Write out the records again, switching "top-left" to "upper-left" and changing nothing else. Leave the pictures out of your answer.

%%

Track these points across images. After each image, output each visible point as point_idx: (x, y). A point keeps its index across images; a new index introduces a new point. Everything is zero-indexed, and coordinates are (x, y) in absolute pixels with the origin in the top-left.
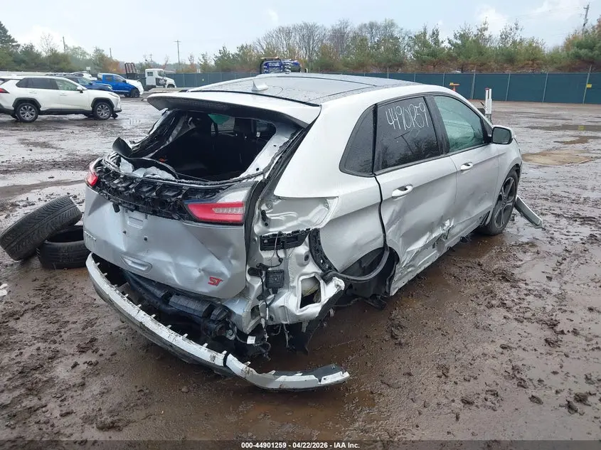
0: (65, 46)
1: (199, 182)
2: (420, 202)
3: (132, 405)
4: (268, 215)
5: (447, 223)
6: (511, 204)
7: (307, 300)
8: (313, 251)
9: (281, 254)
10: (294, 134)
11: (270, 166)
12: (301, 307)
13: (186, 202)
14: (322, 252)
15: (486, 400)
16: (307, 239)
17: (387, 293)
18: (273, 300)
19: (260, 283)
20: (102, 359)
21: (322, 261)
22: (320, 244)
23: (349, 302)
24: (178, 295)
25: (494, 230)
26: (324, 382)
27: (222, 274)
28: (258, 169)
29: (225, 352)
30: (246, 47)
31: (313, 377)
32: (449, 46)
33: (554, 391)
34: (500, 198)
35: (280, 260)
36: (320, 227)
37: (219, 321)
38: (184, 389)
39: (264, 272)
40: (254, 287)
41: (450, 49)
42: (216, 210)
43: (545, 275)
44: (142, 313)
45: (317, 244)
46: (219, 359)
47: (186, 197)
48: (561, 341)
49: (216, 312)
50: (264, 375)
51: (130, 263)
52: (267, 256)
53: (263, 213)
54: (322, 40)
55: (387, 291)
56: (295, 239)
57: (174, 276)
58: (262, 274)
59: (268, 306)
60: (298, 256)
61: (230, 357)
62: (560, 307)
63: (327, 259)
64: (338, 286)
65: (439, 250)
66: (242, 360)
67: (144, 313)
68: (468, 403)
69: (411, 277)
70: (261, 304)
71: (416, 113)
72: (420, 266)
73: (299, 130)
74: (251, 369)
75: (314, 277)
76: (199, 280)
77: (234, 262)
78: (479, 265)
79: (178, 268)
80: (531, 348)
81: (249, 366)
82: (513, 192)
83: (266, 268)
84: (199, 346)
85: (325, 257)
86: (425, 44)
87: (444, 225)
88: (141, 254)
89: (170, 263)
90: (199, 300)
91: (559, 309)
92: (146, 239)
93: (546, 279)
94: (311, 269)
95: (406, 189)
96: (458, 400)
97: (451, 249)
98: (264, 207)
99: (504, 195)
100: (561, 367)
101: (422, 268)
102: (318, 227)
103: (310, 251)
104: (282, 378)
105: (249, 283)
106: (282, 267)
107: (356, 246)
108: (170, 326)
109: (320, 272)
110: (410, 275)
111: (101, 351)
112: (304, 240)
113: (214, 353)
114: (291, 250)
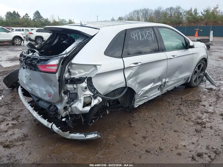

%%

■ **Exercise answer**:
Track these points across images. After each image, output each visible point as point_idx: (x, y). A point keeps its index across images; a new index introduces a new point. Everything is zero-indexed, and coordinates are (x, y) in absolute pixels with the origin in the upper-left.
0: (65, 46)
1: (199, 182)
2: (420, 202)
3: (132, 405)
4: (268, 215)
5: (447, 223)
6: (511, 204)
7: (307, 300)
8: (313, 251)
9: (281, 254)
10: (294, 134)
11: (270, 166)
12: (301, 307)
13: (186, 202)
14: (322, 252)
15: (486, 400)
16: (307, 239)
17: (387, 293)
18: (273, 300)
19: (260, 283)
20: (102, 359)
21: (322, 261)
22: (320, 244)
23: (349, 302)
24: (178, 295)
25: (494, 230)
26: (324, 382)
27: (222, 274)
28: (258, 169)
29: (225, 352)
30: (246, 47)
31: (313, 377)
32: (449, 46)
33: (554, 391)
34: (500, 198)
35: (280, 260)
36: (320, 227)
37: (219, 321)
38: (184, 389)
39: (264, 272)
40: (254, 287)
41: (450, 49)
42: (216, 210)
43: (545, 275)
44: (142, 313)
45: (317, 244)
46: (219, 359)
47: (186, 197)
48: (561, 341)
49: (216, 312)
50: (264, 375)
51: (130, 263)
52: (267, 256)
53: (263, 213)
54: (322, 40)
55: (387, 291)
56: (295, 239)
57: (174, 276)
58: (262, 274)
59: (268, 306)
60: (298, 256)
61: (230, 357)
62: (560, 307)
63: (327, 259)
64: (338, 286)
65: (439, 250)
66: (242, 360)
67: (144, 313)
68: (468, 403)
69: (411, 277)
70: (261, 304)
71: (416, 113)
72: (420, 266)
73: (299, 130)
74: (251, 369)
75: (314, 277)
76: (199, 280)
77: (234, 262)
78: (479, 265)
79: (178, 268)
80: (531, 348)
81: (249, 366)
82: (513, 192)
83: (266, 268)
84: (199, 346)
85: (325, 257)
86: (425, 44)
87: (444, 225)
88: (141, 254)
89: (170, 263)
90: (199, 300)
91: (559, 309)
92: (146, 239)
93: (546, 279)
94: (311, 269)
95: (406, 189)
96: (458, 400)
97: (451, 249)
98: (264, 207)
99: (504, 195)
100: (561, 367)
101: (422, 268)
102: (318, 227)
103: (310, 251)
104: (282, 378)
105: (249, 283)
106: (282, 267)
107: (356, 246)
108: (170, 326)
109: (320, 272)
110: (410, 275)
111: (101, 351)
112: (304, 240)
113: (214, 353)
114: (291, 250)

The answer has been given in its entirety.